SOURCE EXTRACT:

+++

Bootleggers and Baptists: Animal Cruelty Edition [updated]

Unsurprisingly, pig farmers are using recent controversy in New Zealand over sow crates to argue for protection against international competition:

Blame imported pork for keeping sows in cramped stalls, say three Taranaki pig farmers.

The intensive farming practice of keeping breeding sows in stalls has been in the spotlight since TV1’s current affairs programme Sunday showed scenes filmed inside a Levin piggery.

But three of Taranaki’s 25 pig farmers say sow stalls are only one part of a very complex issue.

Taranaki District Pig Committee chairman Ted Gane said it was cheap imported pork, grown using sow stalls, that forced local farmers to use the same system to remain competitive.

“Currently 40 per cent of our meat comes from overseas and I can say that 100 per cent of that would come from sow stalls.” (…)

[Free-range Inglewood pig farmer Helen Foreman] believed without a duty or tax on imported pork, farmers raising pigs indoors would be hard-pressed to afford improvements because there was too much pressure to keep prices down. Free range organic Stratford pig farmer John Earley agreed money was what keeps sows in stalls and pigs in cramped pens.

+++

SHORT EXERCISE: Quote the post on pig farmers and sow stalls from "Bootleggers and Baptists: Animal" up to and including "to remain competitive.".

Data items:
+++

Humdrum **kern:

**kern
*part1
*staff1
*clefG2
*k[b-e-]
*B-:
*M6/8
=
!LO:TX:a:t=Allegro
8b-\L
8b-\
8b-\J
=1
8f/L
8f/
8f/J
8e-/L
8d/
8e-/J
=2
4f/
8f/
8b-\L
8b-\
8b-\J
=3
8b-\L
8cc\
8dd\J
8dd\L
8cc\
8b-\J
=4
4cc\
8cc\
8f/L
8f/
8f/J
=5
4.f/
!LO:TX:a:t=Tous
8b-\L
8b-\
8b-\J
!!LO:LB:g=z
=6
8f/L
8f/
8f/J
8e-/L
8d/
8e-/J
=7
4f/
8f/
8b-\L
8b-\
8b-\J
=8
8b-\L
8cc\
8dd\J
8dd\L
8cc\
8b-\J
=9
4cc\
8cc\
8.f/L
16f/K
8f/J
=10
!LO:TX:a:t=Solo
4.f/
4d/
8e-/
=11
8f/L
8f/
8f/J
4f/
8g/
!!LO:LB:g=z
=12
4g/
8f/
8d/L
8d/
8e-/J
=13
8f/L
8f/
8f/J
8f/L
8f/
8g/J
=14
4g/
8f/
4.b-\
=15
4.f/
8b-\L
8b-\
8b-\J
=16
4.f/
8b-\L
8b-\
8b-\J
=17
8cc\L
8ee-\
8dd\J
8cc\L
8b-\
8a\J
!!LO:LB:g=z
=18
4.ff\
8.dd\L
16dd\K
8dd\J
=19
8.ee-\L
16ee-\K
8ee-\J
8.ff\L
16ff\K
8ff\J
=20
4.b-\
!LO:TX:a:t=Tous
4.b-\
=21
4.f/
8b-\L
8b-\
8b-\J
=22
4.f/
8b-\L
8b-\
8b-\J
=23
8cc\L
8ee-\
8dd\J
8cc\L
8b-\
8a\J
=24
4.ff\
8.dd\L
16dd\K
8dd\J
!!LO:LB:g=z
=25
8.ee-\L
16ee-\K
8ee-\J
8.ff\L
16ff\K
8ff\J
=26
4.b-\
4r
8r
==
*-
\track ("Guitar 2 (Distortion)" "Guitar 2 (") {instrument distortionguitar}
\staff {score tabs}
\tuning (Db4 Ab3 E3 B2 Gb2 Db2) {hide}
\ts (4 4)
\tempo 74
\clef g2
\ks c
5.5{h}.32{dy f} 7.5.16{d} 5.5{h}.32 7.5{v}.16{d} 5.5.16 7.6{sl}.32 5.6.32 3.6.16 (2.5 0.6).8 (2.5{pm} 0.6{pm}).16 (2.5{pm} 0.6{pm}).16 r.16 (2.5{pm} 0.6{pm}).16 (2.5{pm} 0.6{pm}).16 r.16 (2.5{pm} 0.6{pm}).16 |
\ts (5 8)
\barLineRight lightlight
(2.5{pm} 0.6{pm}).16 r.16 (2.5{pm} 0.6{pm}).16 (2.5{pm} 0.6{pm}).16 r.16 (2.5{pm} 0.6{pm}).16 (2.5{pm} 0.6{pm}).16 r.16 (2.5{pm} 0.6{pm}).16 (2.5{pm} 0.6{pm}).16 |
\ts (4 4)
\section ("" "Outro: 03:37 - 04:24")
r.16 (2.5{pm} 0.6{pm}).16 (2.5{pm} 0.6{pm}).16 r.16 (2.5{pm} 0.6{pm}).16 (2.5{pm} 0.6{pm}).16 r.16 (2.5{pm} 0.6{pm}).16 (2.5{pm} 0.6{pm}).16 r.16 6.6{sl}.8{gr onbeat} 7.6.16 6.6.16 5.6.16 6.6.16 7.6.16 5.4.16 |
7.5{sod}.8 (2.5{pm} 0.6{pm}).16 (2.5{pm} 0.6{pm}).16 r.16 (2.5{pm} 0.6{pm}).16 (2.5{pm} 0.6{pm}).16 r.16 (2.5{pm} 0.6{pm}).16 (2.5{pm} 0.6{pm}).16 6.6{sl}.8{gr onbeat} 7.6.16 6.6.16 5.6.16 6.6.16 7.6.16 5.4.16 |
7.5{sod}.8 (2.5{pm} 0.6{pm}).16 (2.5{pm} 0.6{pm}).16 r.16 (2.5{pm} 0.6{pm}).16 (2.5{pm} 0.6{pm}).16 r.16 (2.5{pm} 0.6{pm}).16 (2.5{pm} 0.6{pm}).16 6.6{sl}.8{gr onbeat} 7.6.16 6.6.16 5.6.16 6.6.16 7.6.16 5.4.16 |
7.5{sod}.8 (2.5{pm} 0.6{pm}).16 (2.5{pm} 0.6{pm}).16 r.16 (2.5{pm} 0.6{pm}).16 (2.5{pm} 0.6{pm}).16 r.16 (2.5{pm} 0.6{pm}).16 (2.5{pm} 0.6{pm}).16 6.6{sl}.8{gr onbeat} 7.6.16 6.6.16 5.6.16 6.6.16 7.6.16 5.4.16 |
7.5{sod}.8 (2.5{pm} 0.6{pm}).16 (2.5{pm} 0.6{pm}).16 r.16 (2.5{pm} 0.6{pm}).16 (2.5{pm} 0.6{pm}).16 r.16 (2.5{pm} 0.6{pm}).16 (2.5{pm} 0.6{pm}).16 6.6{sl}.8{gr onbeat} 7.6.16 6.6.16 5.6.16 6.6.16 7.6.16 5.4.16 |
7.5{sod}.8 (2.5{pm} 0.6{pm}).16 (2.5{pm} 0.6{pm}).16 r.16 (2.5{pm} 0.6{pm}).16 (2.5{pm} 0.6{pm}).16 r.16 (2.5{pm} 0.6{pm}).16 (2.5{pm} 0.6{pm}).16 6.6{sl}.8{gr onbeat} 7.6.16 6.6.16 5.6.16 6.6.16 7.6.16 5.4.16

+++

WRITTEN RESPONSE:
Bootleggers and Baptists: Animal Cruelty Edition [updated]

Unsurprisingly, pig farmers are using recent controversy in New Zealand over sow crates to argue for protection against international competition:

Blame imported pork for keeping sows in cramped stalls, say three Taranaki pig farmers.

The intensive farming practice of keeping breeding sows in stalls has been in the spotlight since TV1’s current affairs programme Sunday showed scenes filmed inside a Levin piggery.

But three of Taranaki’s 25 pig farmers say sow stalls are only one part of a very complex issue.

Taranaki District Pig Committee chairman Ted Gane said it was cheap imported pork, grown using sow stalls, that forced local farmers to use the same system to remain competitive.